If one thing is certain right now, it’s change. Every day the rules and guidelines set up to manage the COVID-19 crisis are changing – and with them, the business environment. So for your business to keep working, you need to build in flexibility at every level. Here’s what I think companies should be doing to make it through a crisis.
Develop and implement flexible working policies
We’re already getting much better at implementing flexible working policies – which, to be frank, we should have been doing anyway – and making the most of new technologies. Being able to work from home is often critical to employees with, for instance, childcare needs or some disabilities. Many businesses will emerge from this crisis more open to remote work, many employees more eager to be given that option.
This sudden need for working-from-home solutions gives companies a golden opportunity to try out different approaches, figure out what can and can’t be done outside the office, and streamline the process for the future.
Actively seek new ideas and innovations
Now more than ever your company needs to be agile. I know this word sounds like overused Silicon Valley jargon by now, but it’s actually a simple, common-sense concept: being able to adapt to new situations quickly and effectively. It also encourages innovation through collaboration and an open exchange of ideas.
As Raconteur notes, being agile is vital for future-proofing any business, at any time. The article quotes Emilie Colker, the MD of London-based design firm IDEO, who says business leaders need to really listen to their teams. “Some of the brightest ideas come from the most unexpected places”, she says. “Your people are your power and unlocking their combined potential should be your number-one priority.”
Don’t automatically follow pre-set paths through the crisis
Right now many business leaders are focused on mitigating the short-term effects of the global crisis. This is stressful, draining work, and you might find yourself slipping into well-worn grooves such as revenue recovery plans which helped in previous economic dips. But this situation is (as I’m sure you’ve heard a thousand times) unprecedented. The situation today might be very different to the one tomorrow – let alone next week, or next month, or next year.
To be blunt, it may feel more comfortable to follow familiar paths and rigid strategies, but it’s just not smart right now.
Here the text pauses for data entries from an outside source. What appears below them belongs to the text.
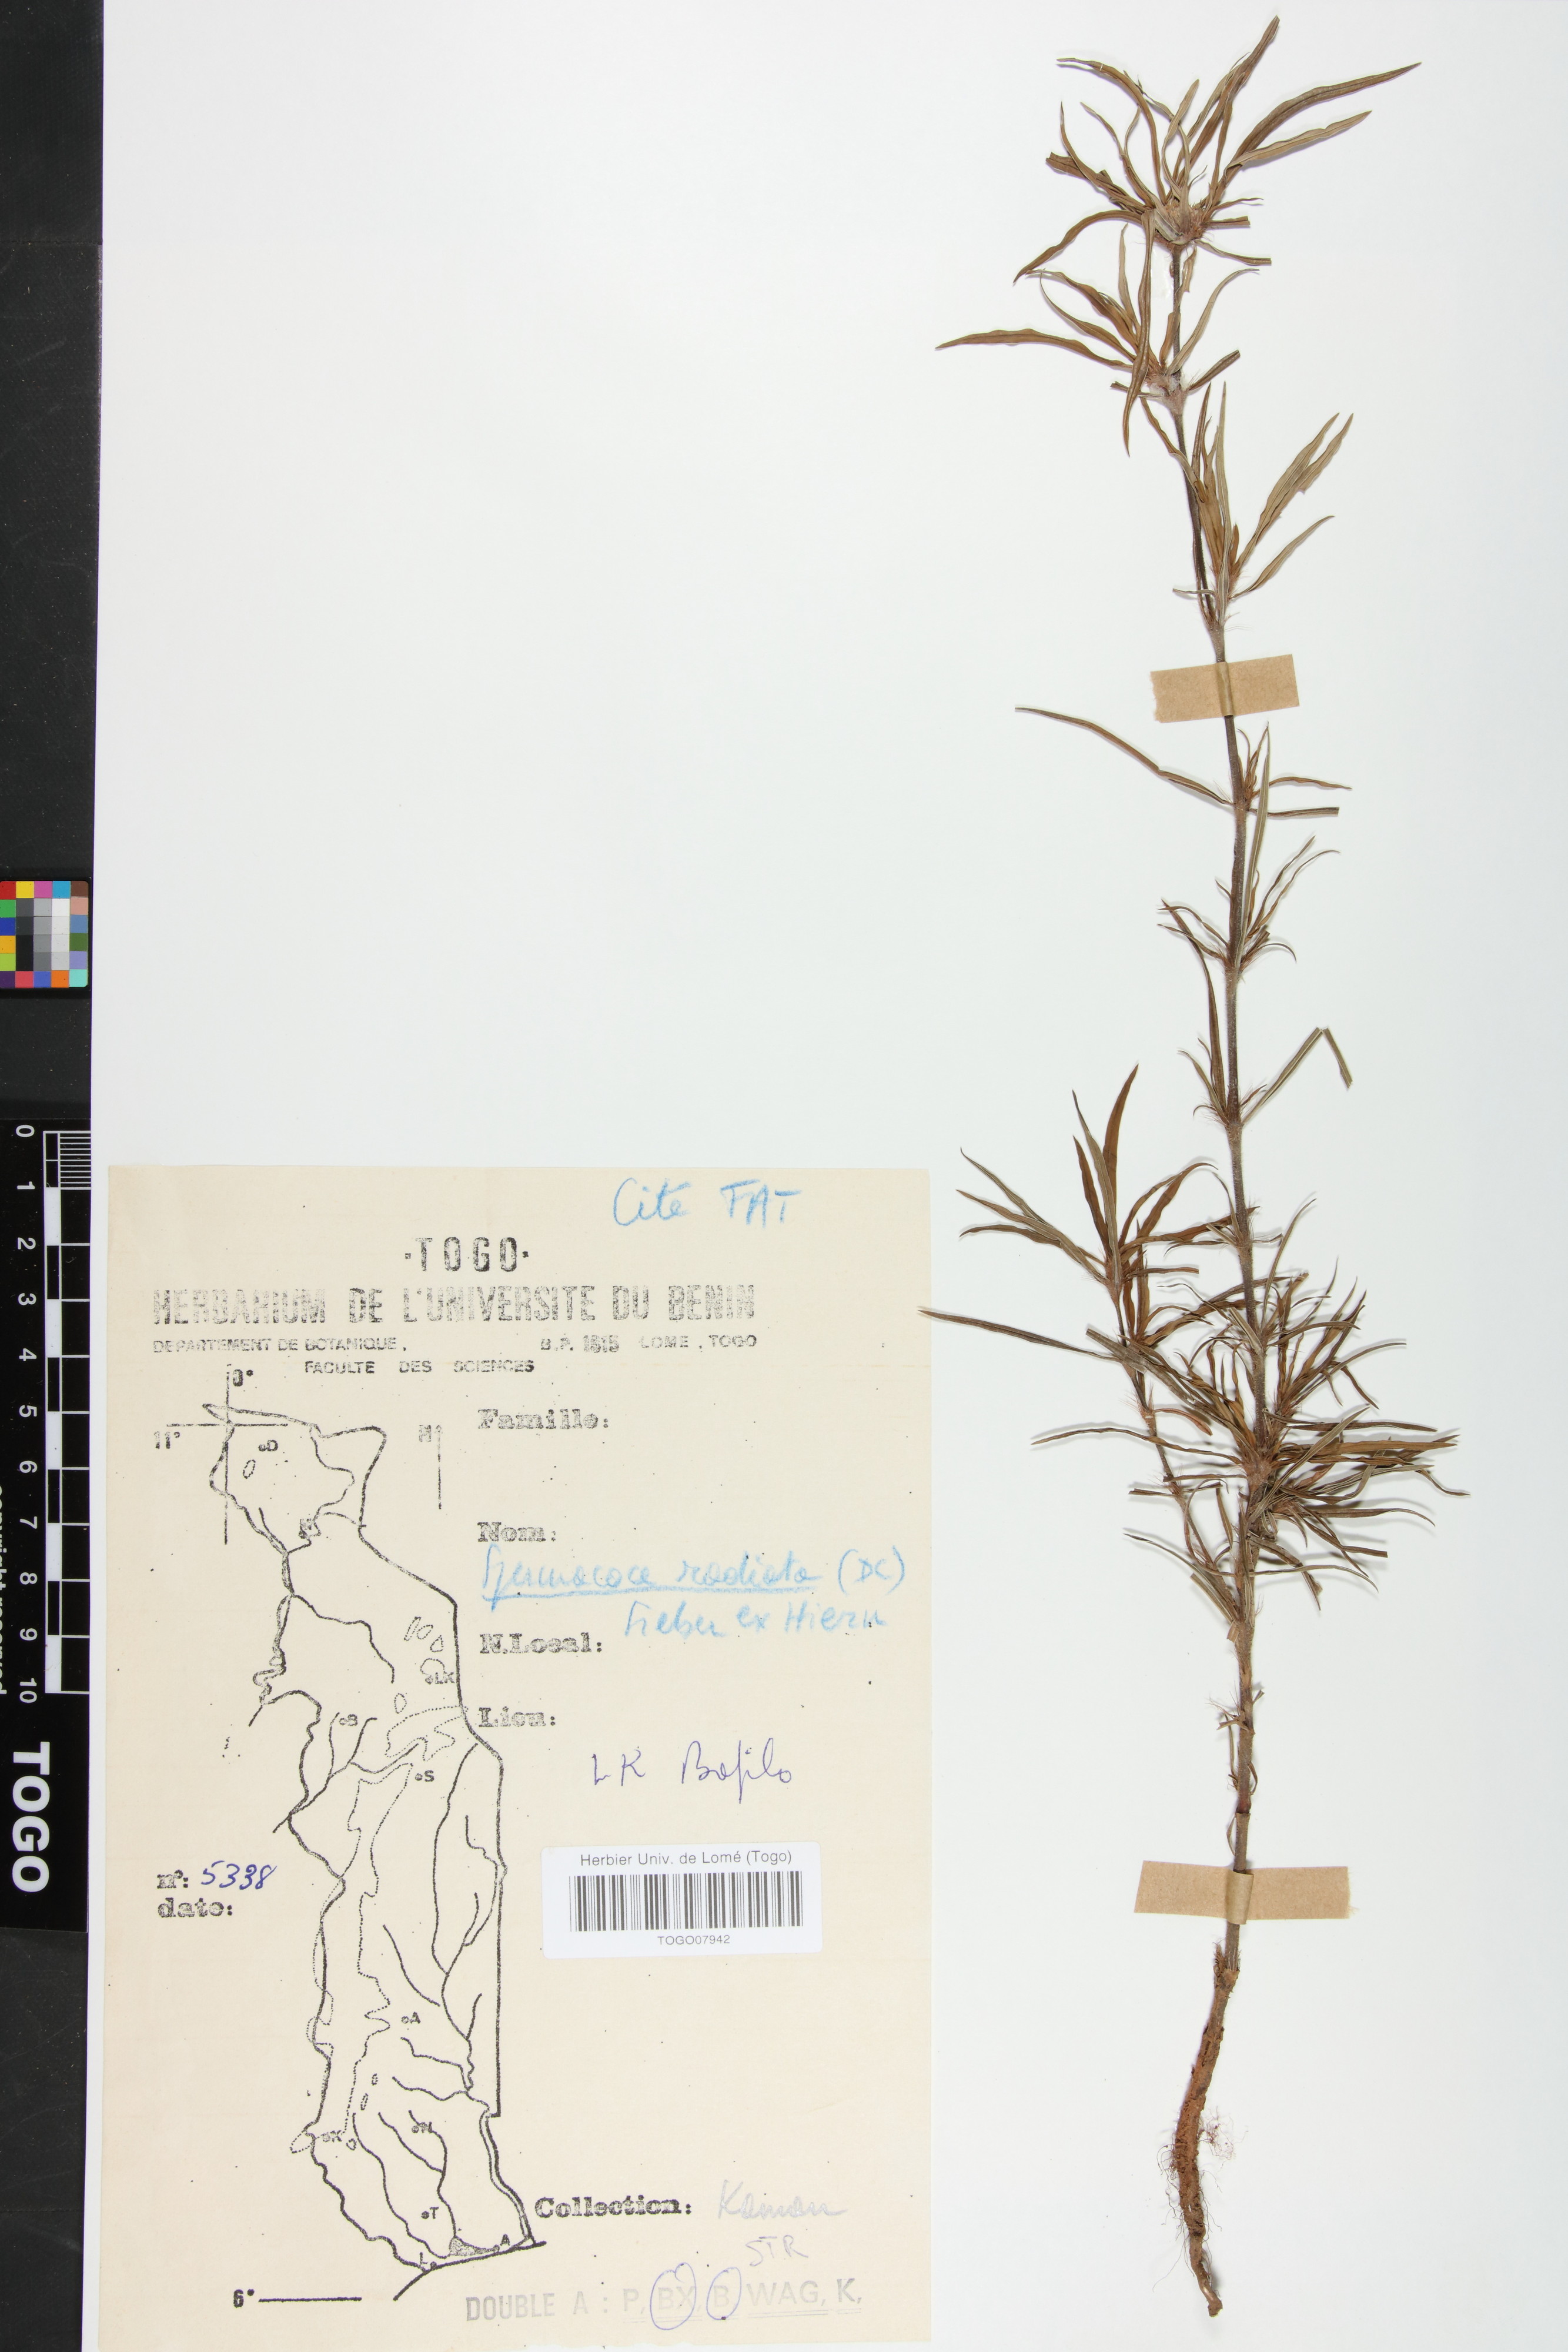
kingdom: Plantae
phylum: Tracheophyta
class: Magnoliopsida
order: Gentianales
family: Rubiaceae
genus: Spermacoce
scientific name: Spermacoce radiata
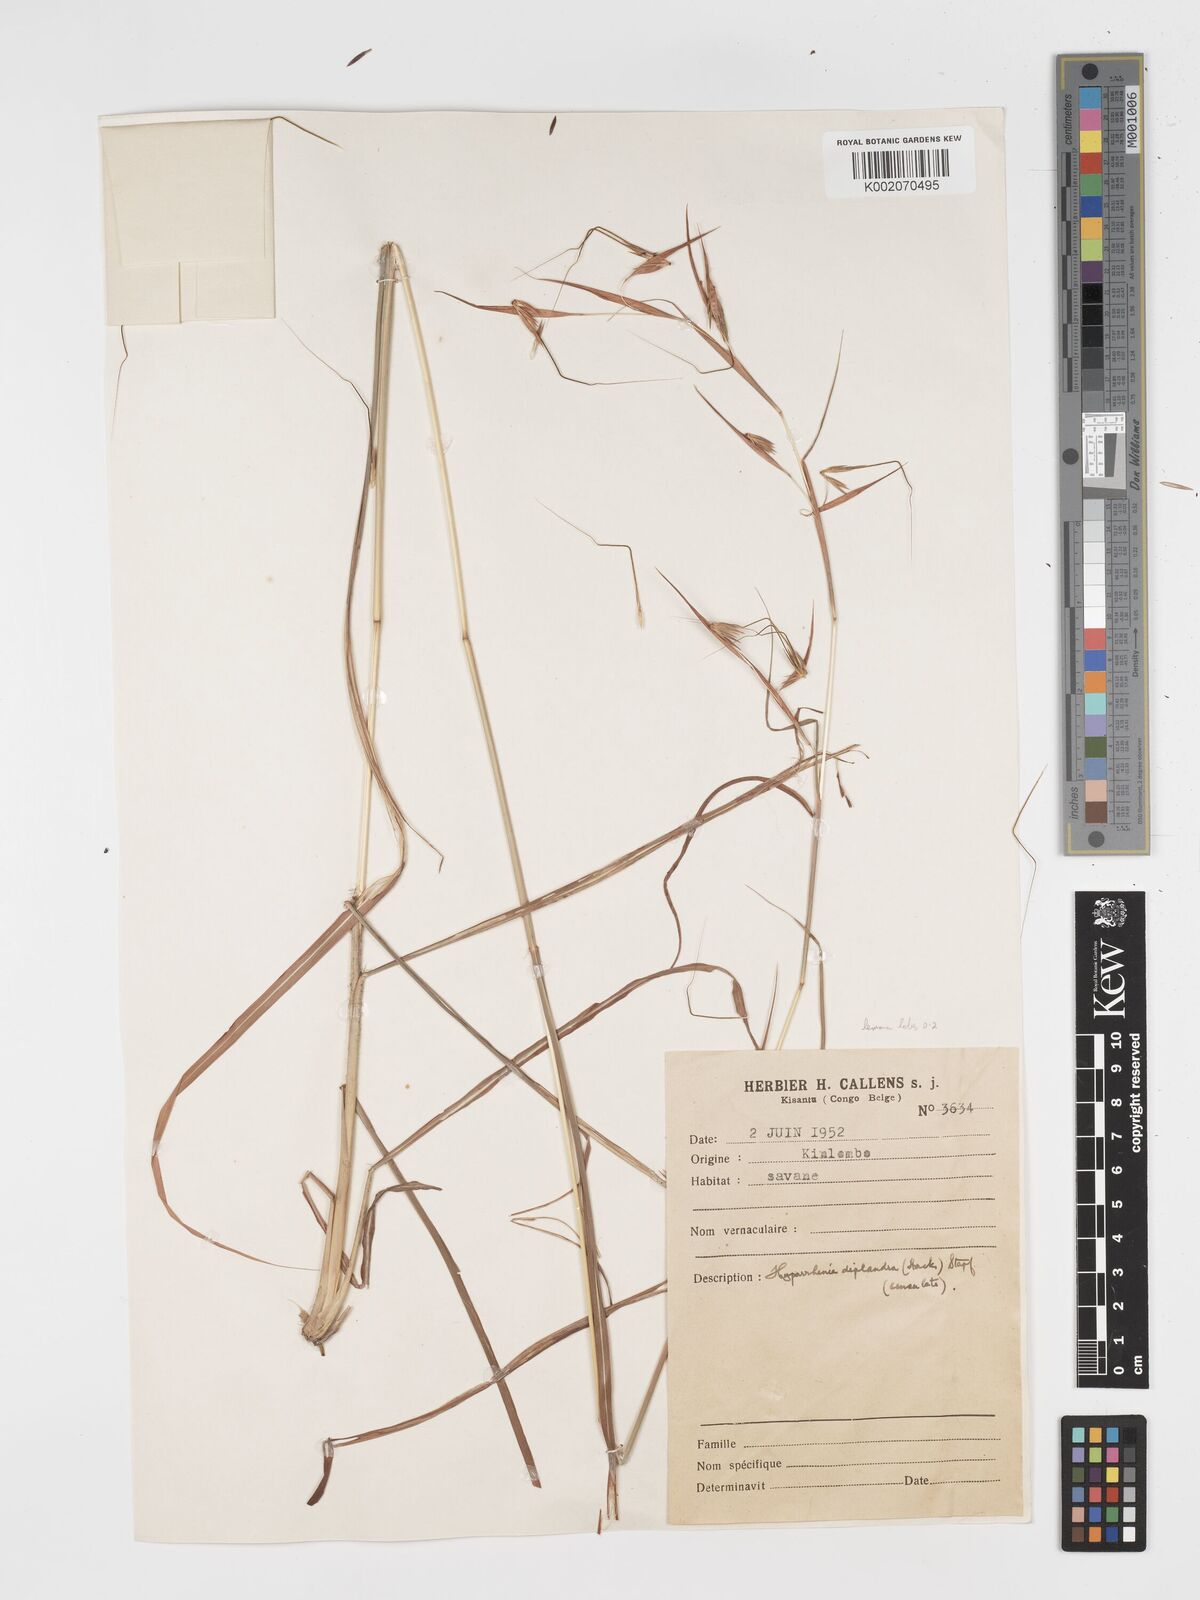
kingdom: Plantae
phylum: Tracheophyta
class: Liliopsida
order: Poales
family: Poaceae
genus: Hyparrhenia
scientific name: Hyparrhenia diplandra
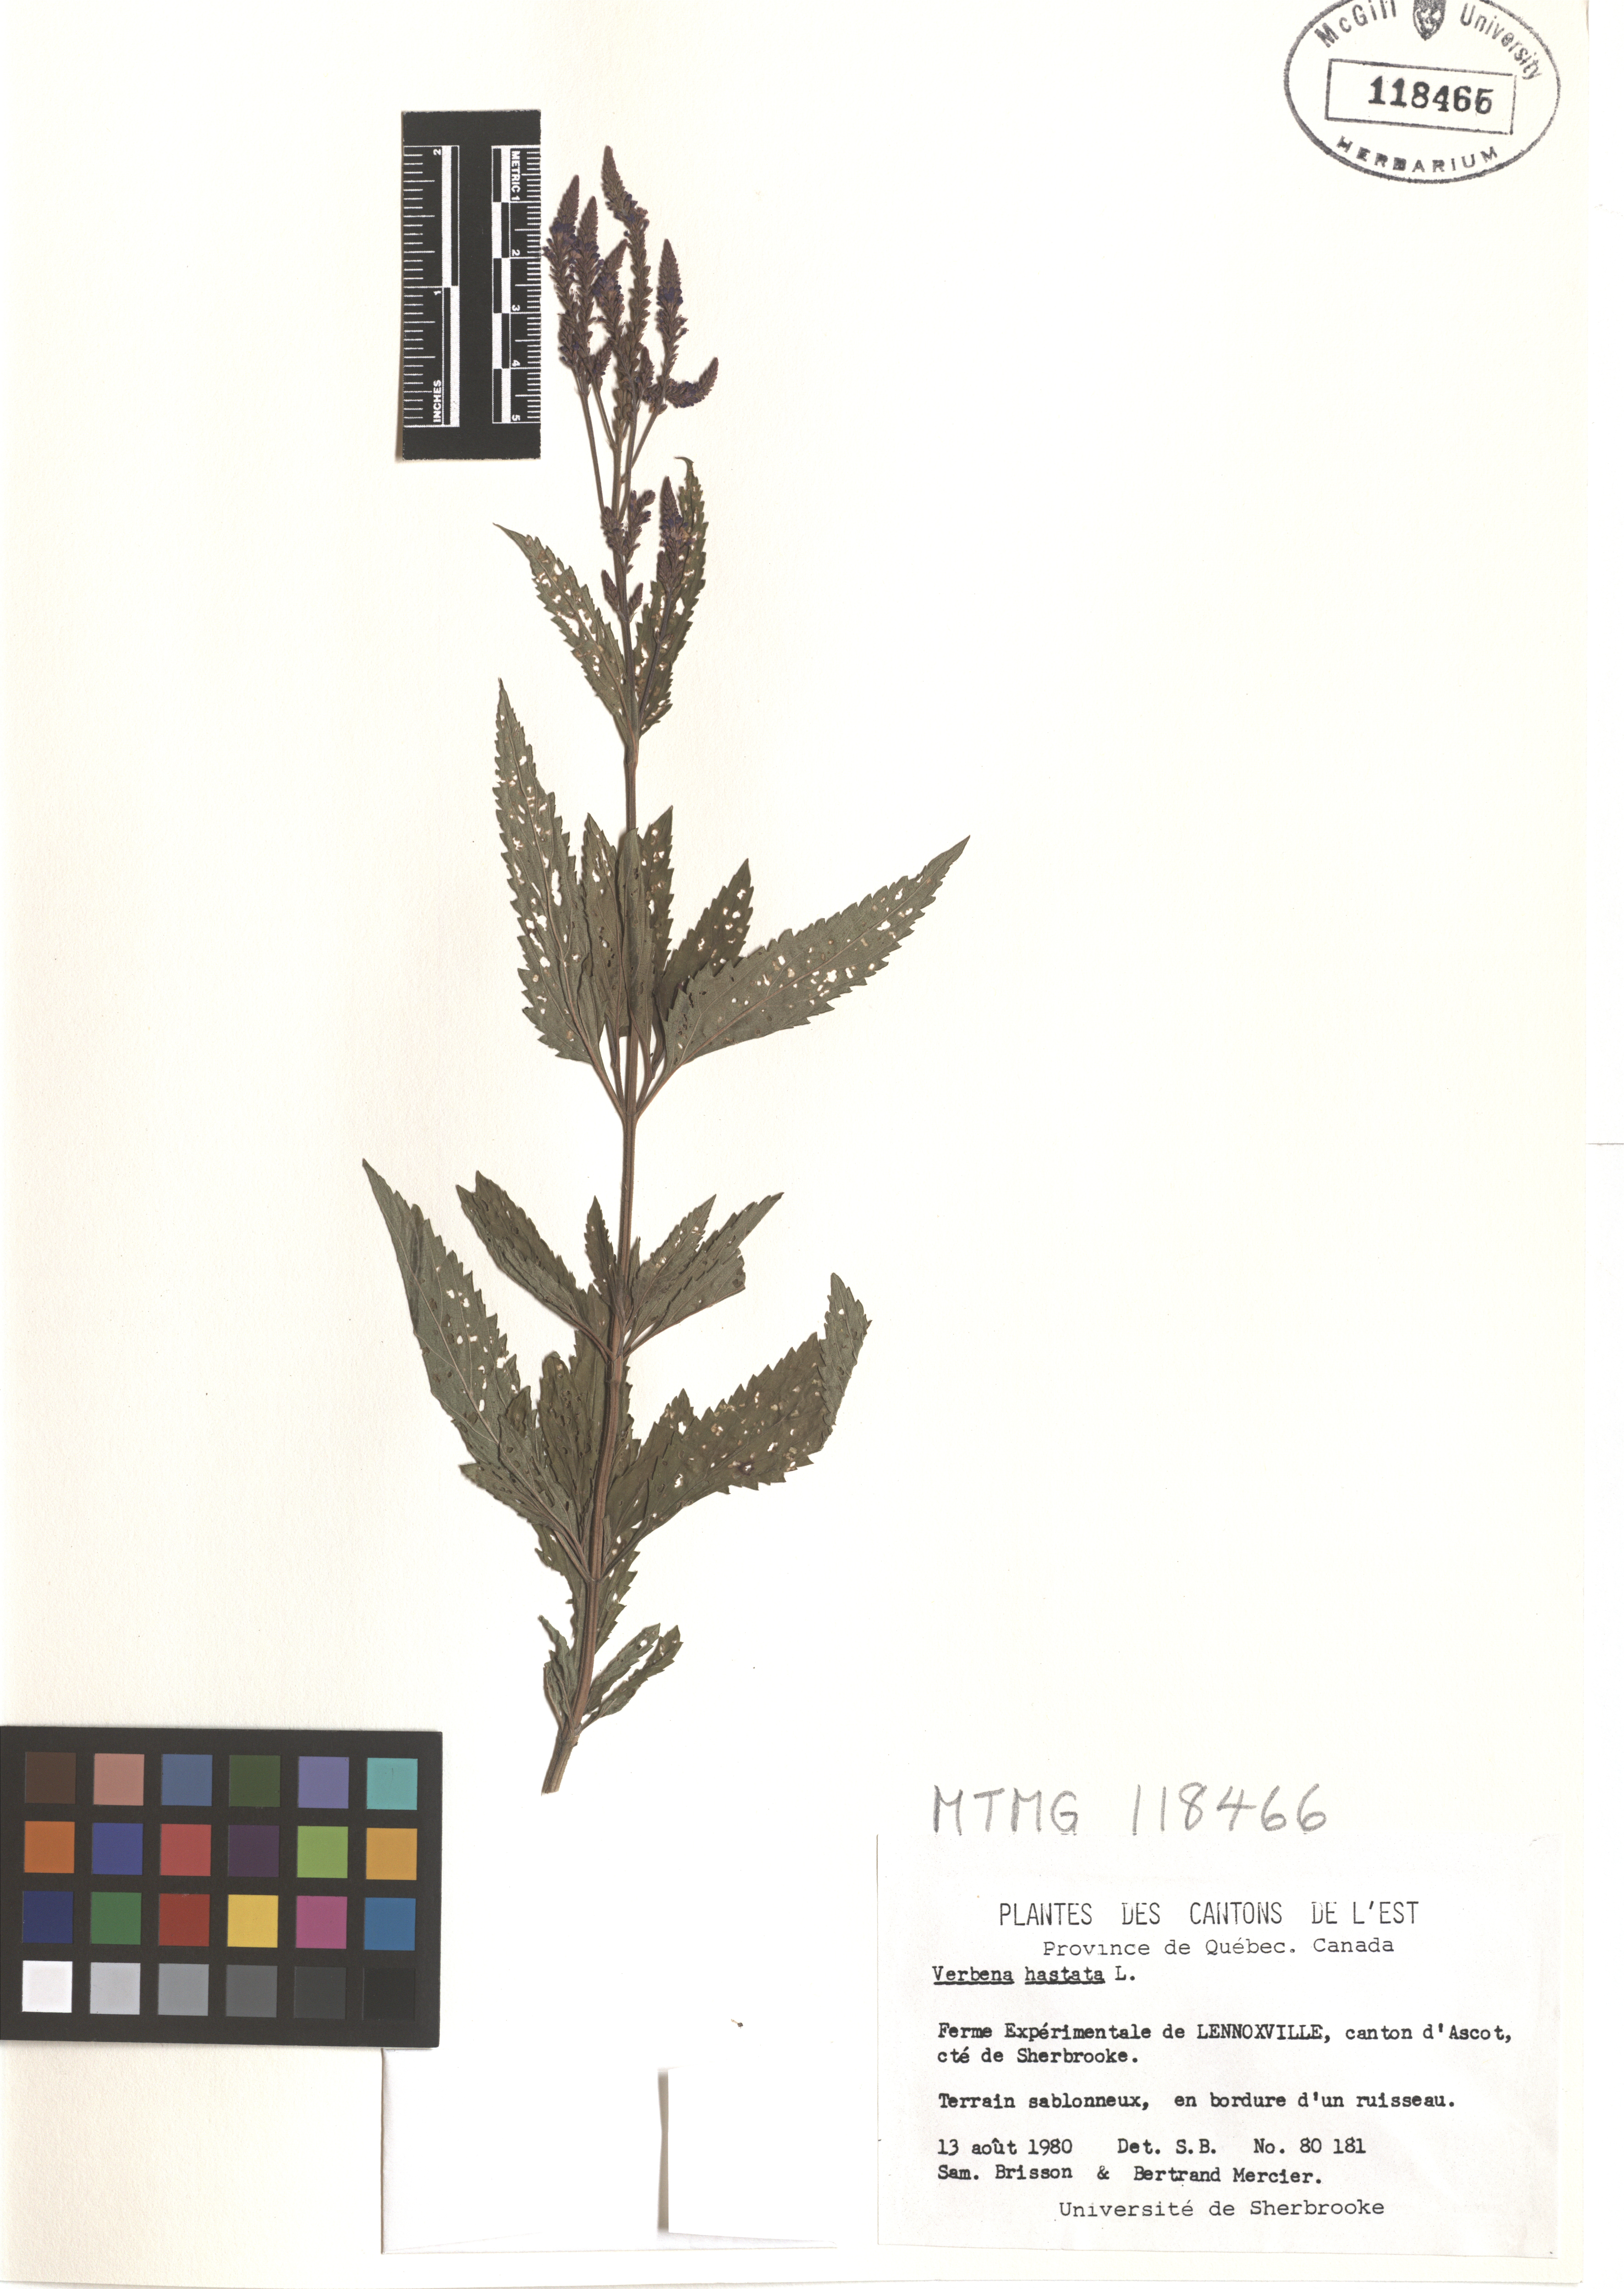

McKinsey outlined nine possible scenarios for the next year or more. The most optimistic involves the rapid control of the spread of COVID-19 and a strong policy response, minimising long-term economic damage and leading to a strong growth rebound. The least optimistic… well, you can probably guess. Either way, you need to have contingency plans in place.
Act quickly, but don’t be afraid to abandon approaches which stop working
Many businesses are having to completely rethink their strategies at the moment, and time is of the essence. McKinsey gives the example of a car rental company, who very quickly pivoted to target new demographics and assure customers of stringent new safety measures. These steps helped them recover most of their lost revenue. As the article notes, “before the crisis, the company took up to three weeks to launch a campaign; that is now down to two to three days.”
Business leaders are having to create and implement strategies which may need to be adapted – or even abandoned – quite quickly. We’re often working with very little data right now, so it’s not the time to be precious about your ideas. This one isn’t working? No problem, let’s try that one instead.
Being adaptable and quick to respond is key right now. You need to show your employees and colleagues that you can act fast to protect their safety and their livelihoods. You need to empower your people to think creatively and share ideas. You need to assess what’s still working, and what isn’t. And you need to ensure you’re making the most of digital and analytics tools.
The great news is, implementing all this now and developing these skills will help in the long run too. Though the shifts may be particularly seismic at the moment, change is here to stay.